The anxiety, tight chest, rapid heart beat, and insomnia returned.  It was the summer of 2021, and I was now both separated from my husband and without work, a financial double-whammy.  I had put out applications, had interviews, and even had completed new hire paperwork, a month earlier, but still had not yet been called with a start date.  The Bunny in me begged to make phone calls and put out more applications.  But the whispers and synchronicities encouraged me to wait.  It will come in its own time.  And it did. 

But first, I had to wait and learn the rhythm of nature.  It was then that I decided to hire myself for the landscaping project to the side of our house that had been itching at me for four years.  Roughly 40 feet long by 14 feet wide, this plot had previously housed two vegetable gardens and a play sand pit, each bordered with bricks and stones.  But our kids had grown; the gardens had been left to waste; the bricks and patio stones were broken, scattered, and buried; what amounted to seven 20 gallon tubs of stones to be collected that were then also mostly buried; and weeds, many thigh high, had taken over the entire plot. 

Since the plot is right outside my bedroom window, every morning when I opened the shades, this disaster welcomed my day, and then it presented itself to me again in the evening at my favorite outdoor spot, also immediately adjacent to it, our hammock. 

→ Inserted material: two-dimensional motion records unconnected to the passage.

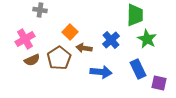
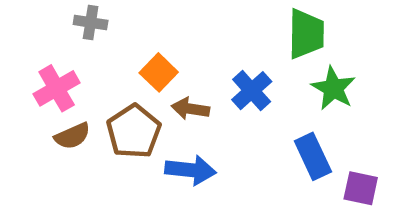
blue arrow: (101, 72) -> (190, 170), moved

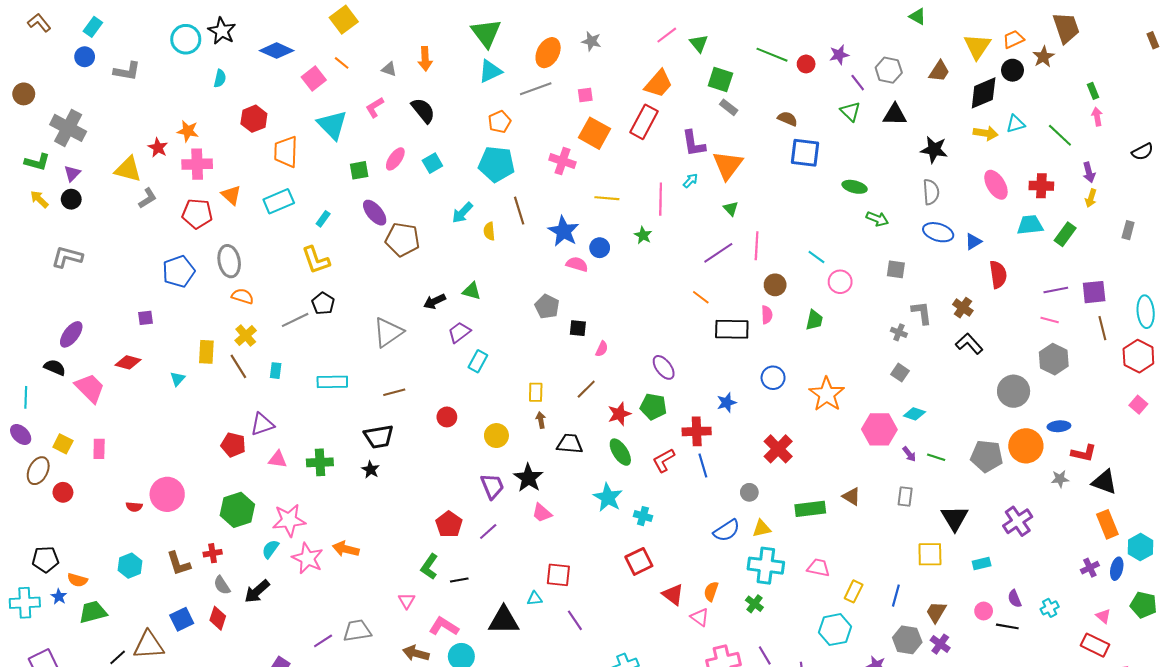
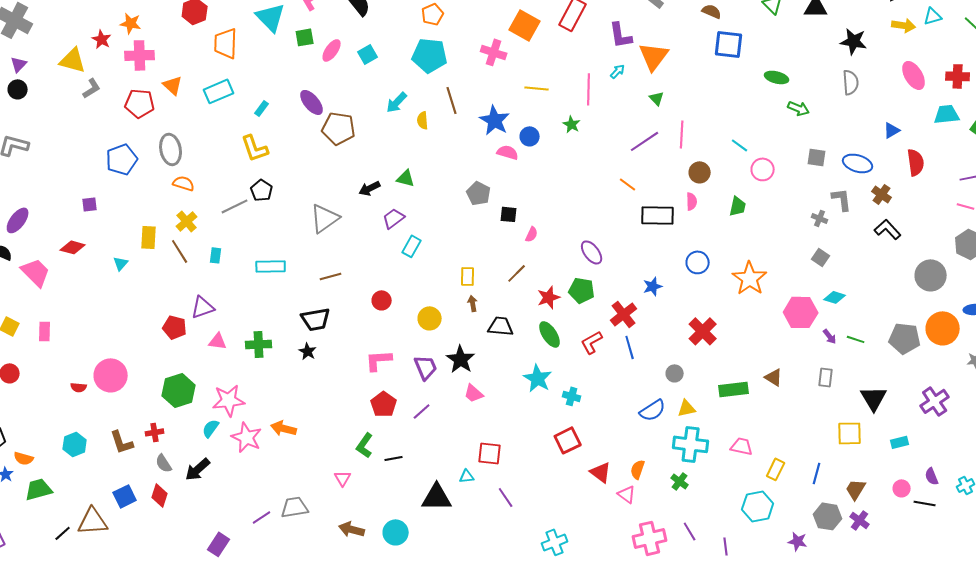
green square: (359, 170) -> (305, 37), moved
blue ellipse: (938, 232) -> (858, 163), moved
red cross: (697, 431) -> (624, 314), turned -36
pink L-shape: (444, 626) -> (379, 360), moved, turned -36

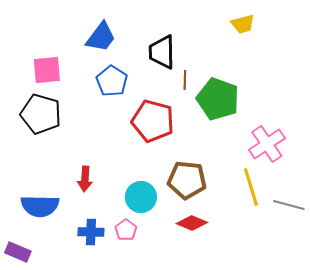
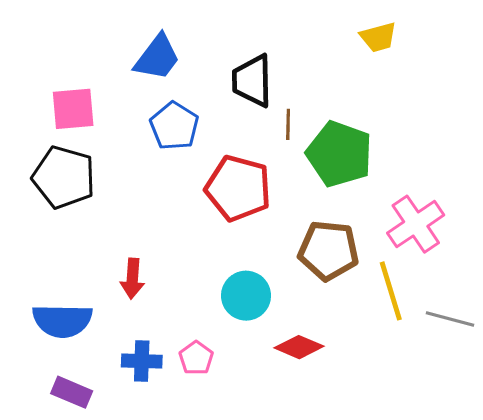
brown pentagon: (187, 180) -> (329, 250), moved
cyan circle: (141, 197) -> (246, 296), moved
purple rectangle: (18, 252) -> (72, 392), moved

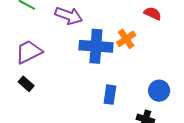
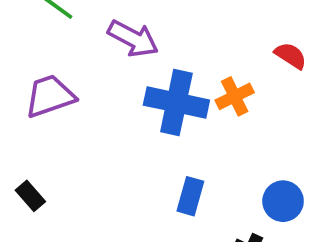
black rectangle: (26, 84) -> (30, 196), moved

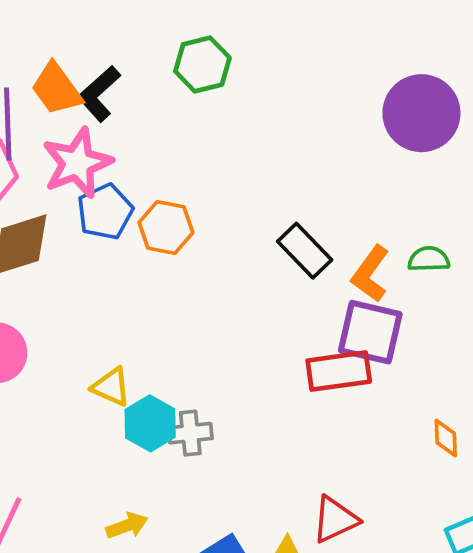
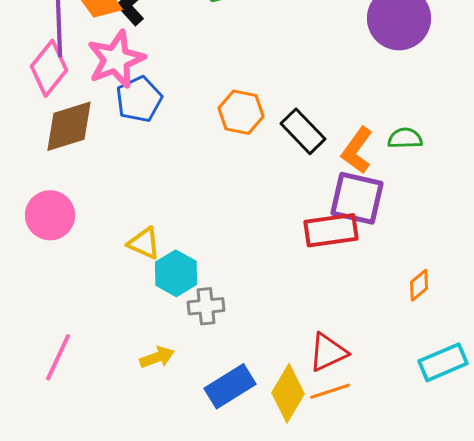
orange hexagon: (166, 228) -> (241, 112), moved
gray cross: (190, 433) -> (206, 306), moved
orange diamond: (446, 438) -> (419, 285), turned 52

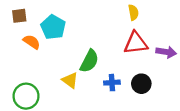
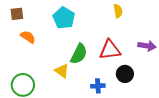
cyan pentagon: (53, 27) -> (64, 18), moved
red triangle: (136, 43) -> (110, 50), moved
blue cross: (112, 83) -> (98, 86), moved

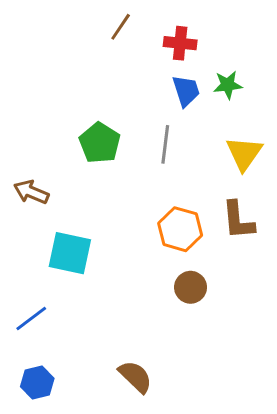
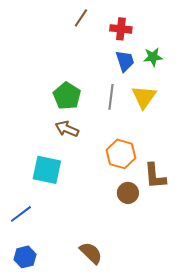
yellow triangle: (244, 153) -> (144, 97), moved
brown arrow: (31, 192) -> (67, 129), moved
brown L-shape: (238, 220) -> (155, 176), moved

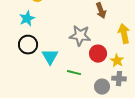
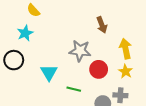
black circle: (28, 45) -> (14, 60), moved
yellow star: (117, 61) -> (126, 71), moved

For the plot’s neglect, I mostly blame the wildfires, of which we had already had three since 2012 even before the 2020 fires.  While one came as close as three miles, most were further away, but we live in a valley, where the smoke from all of the neighboring fires comes to settle itself as an unwelcome guest for weeks of choking, hazardous air.  How does one care for vegetable gardens in the likelihood of such toxic air?  To those who do, bless you.  By 2018, after the third set of fires, I was done.  With some help from my then husband, I began to clear out the plot of weeds, bricks, and stones and hoped to clear enough to hire a professional landscaper to build a stone patio, for which I was also saving money. 

In the summer of 2021, I needed peace at my window and on my hammock.  And between jobs, I needed that savings for the landscaping.  Why not use the stones and bricks I was collecting and hire myself?